Recording Fee.  A charge for recording the transfer of a property, paid to a city, county, or other appropriate branch of government.

Real Estate Settlement ProceduresAct (RESPA).  A federal law requiring lenders to provide home buyers with information about known or estimated settlement costs. The act also regulates other aspects of settlement procedures.

R-Value.  The resistance of insulation material (including windows) to heat passing through it. The higher the number, the greater the insulating value.

Sales Contract.  A contract between a buyer and seller which should explain, in detail, exactly what the purchase includes, what guarantees there are, when the buyer can move in, what the closing costs are, and what recourse the parties have if the contract is not fulfilled or if the buyer cannot get a mortgage commitment at the agreed-upon terms.

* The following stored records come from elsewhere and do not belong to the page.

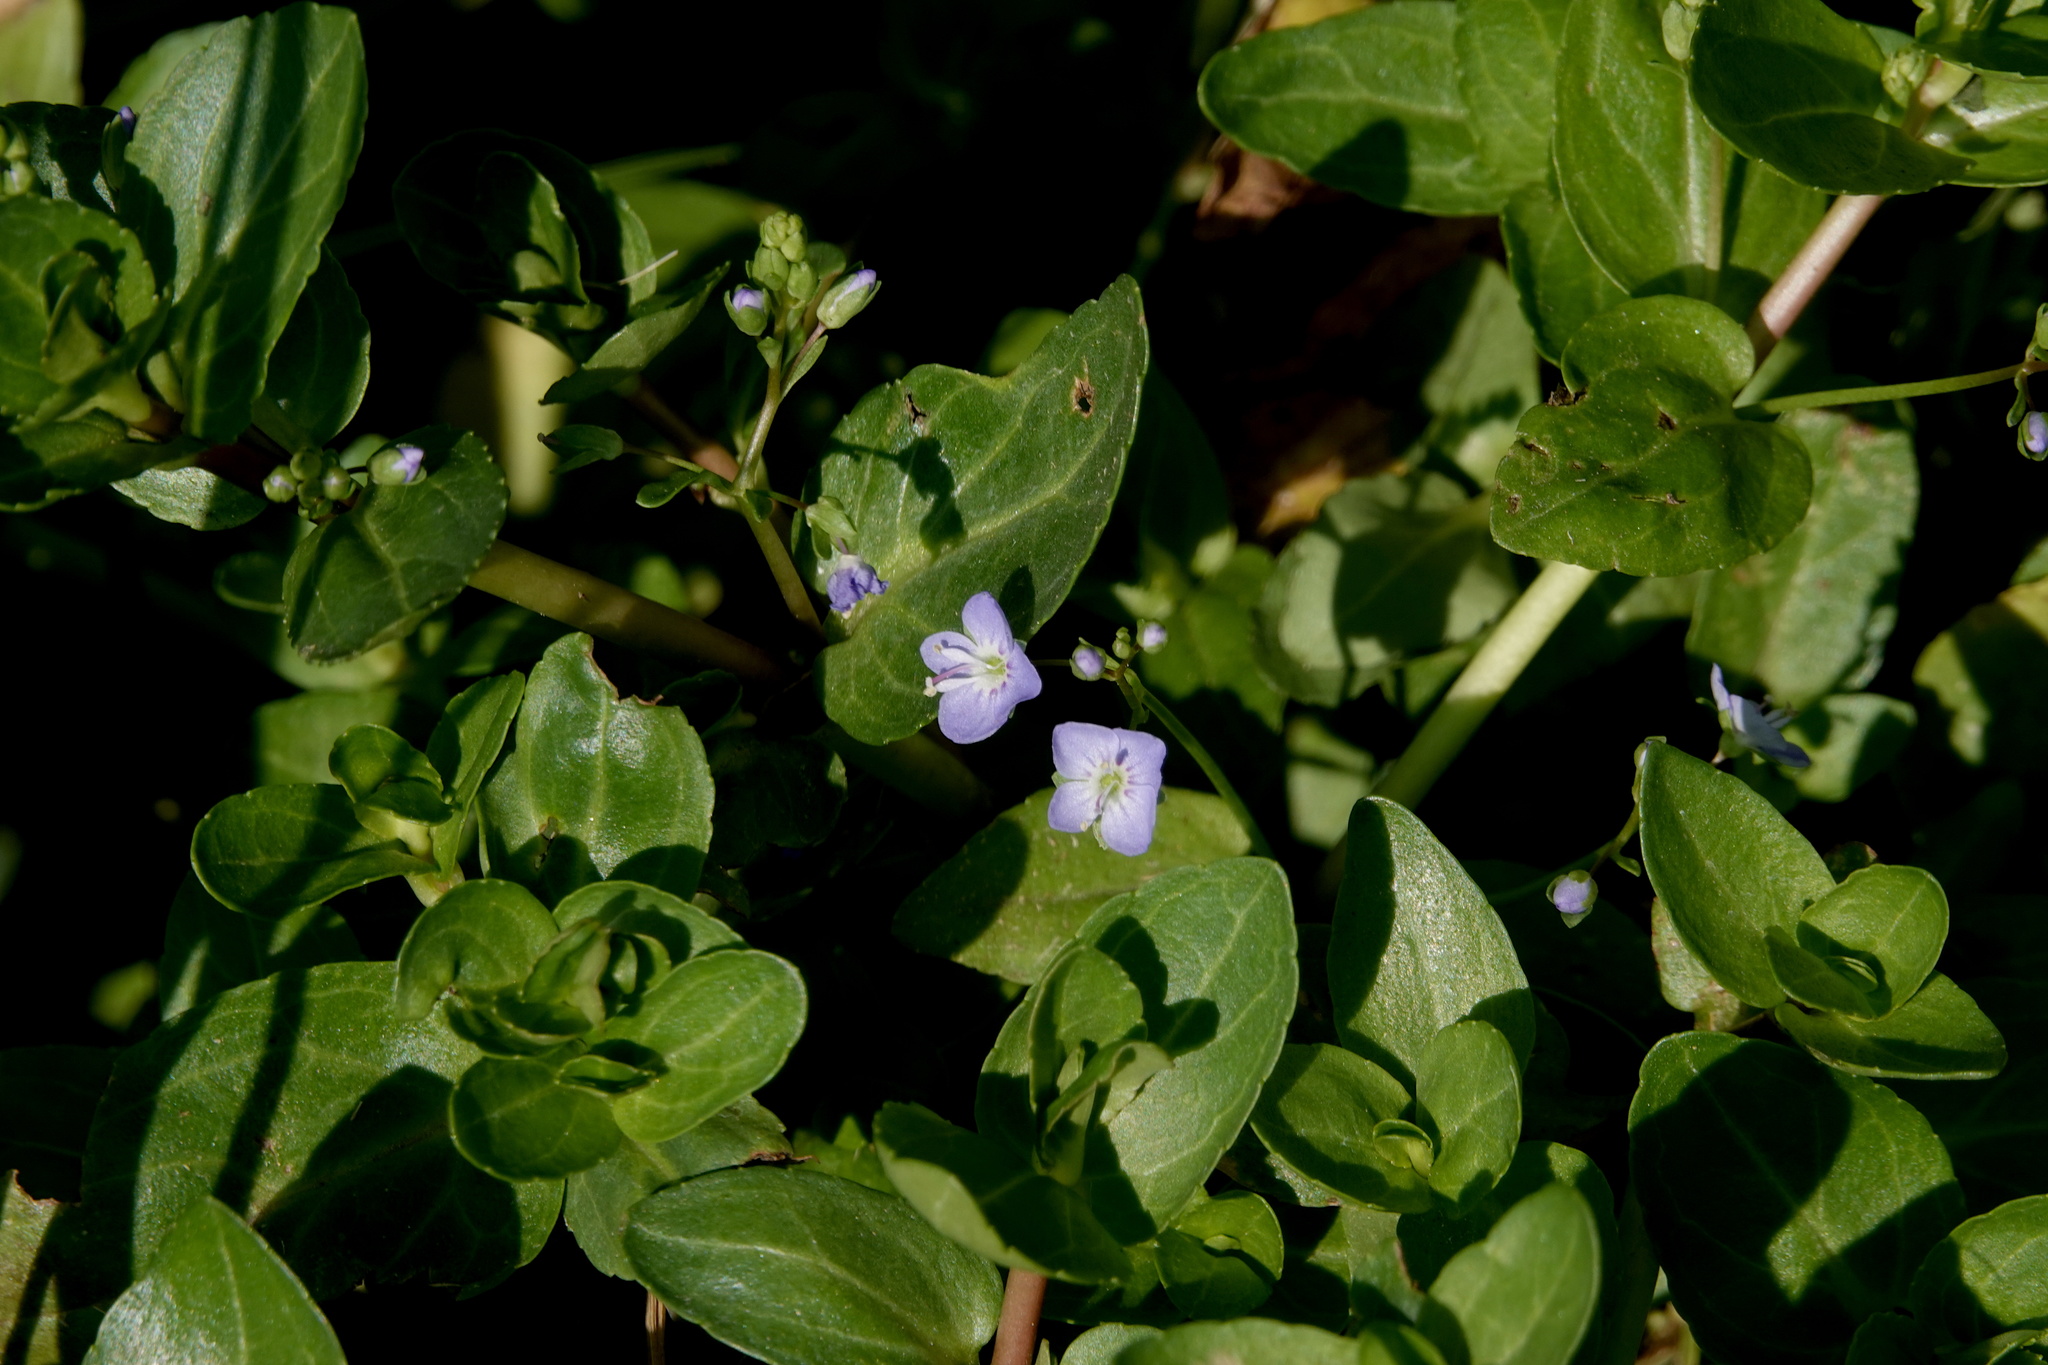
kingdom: Plantae
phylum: Tracheophyta
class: Magnoliopsida
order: Lamiales
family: Plantaginaceae
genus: Veronica
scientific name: Veronica americana
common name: American brooklime
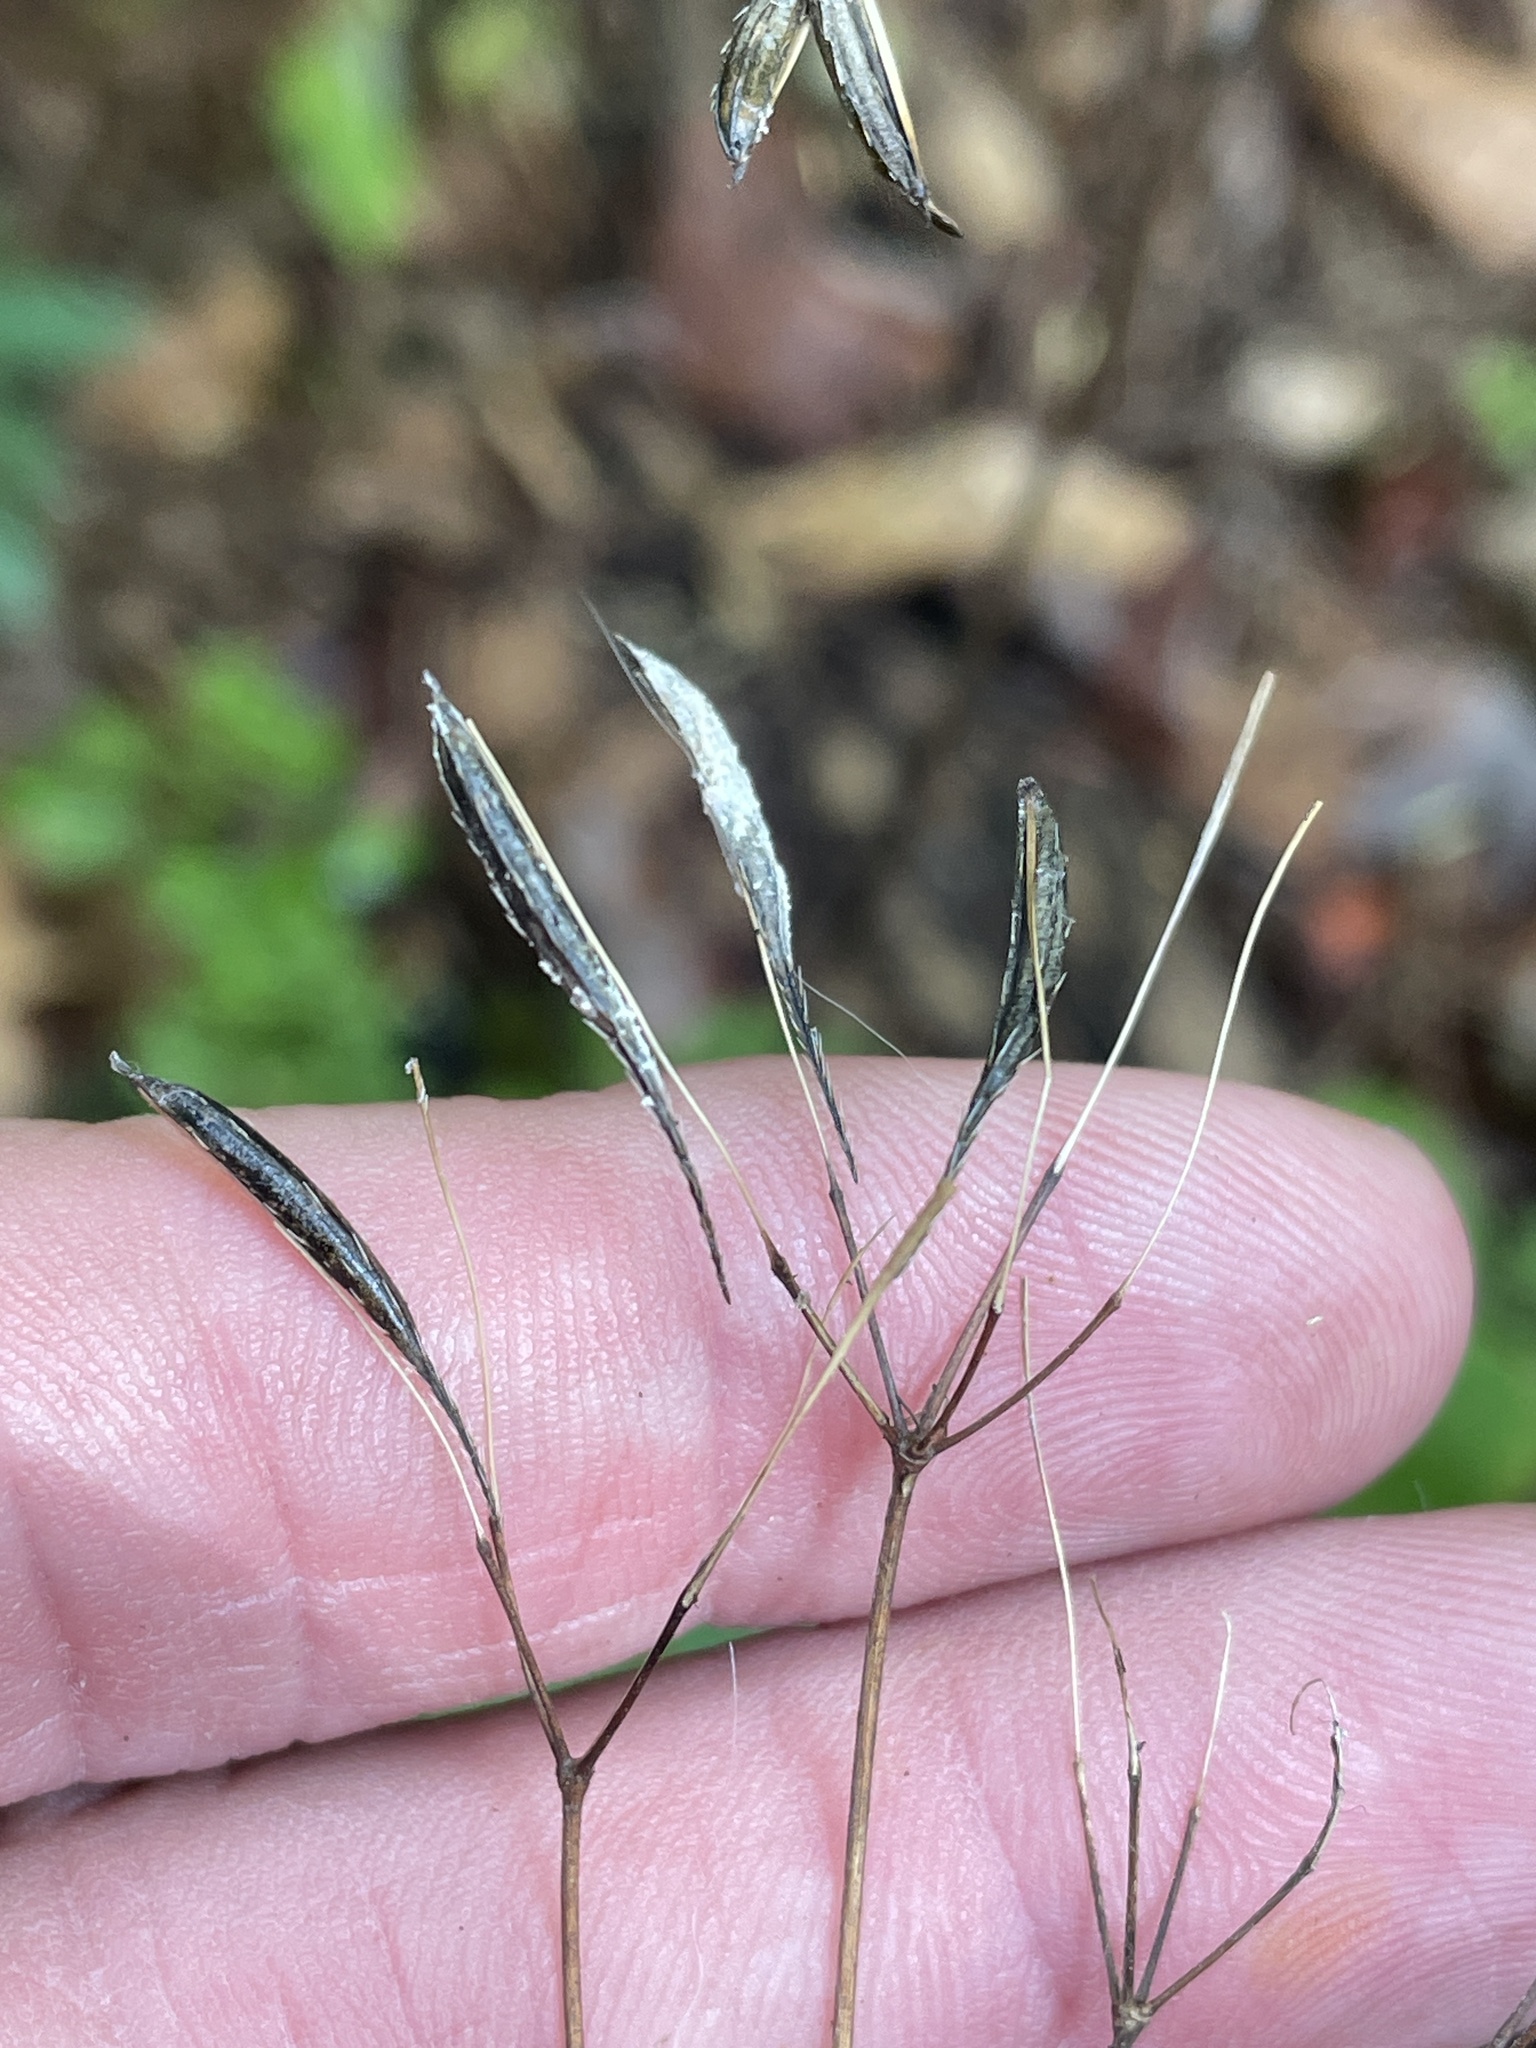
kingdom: Plantae
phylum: Tracheophyta
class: Magnoliopsida
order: Apiales
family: Apiaceae
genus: Osmorhiza
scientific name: Osmorhiza longistylis
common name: Smooth sweet cicely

Settlement.  (See Closing).

Tenancy in Common.  A form of ownership in which the tenants own separate but equal parts. To inherit the property, a surviving tenant would either have to be mentioned in the will or, in the absence of a will, be eligible through state inheritance laws. In Texas, a community property state, married persons own the property as “tenants in common”.

Title. Evidence (usually in the form of a certificate or deed) of a person’s legal right to ownership of a property.

Veterans Administration (VA).  A federal agency which insures mortgage loans with very liberal downpayment requirements for honorably discharged veterans and their surviving spouses.

Walk-Through.  A final inspection of a home before settlement to search for problems that need to be corrected before ownership changes hands.

Warranty.  A promise, either written or implied, that the material and workmanship of a product is defect-free or will meet a specified level of performance over a specified period of time. Written warranties on new homes are either backed by insurance companies or by the builders themselves.

Zoning.  Regulations established by local governments regarding the location, height, and use for any given piece of property within a specific area.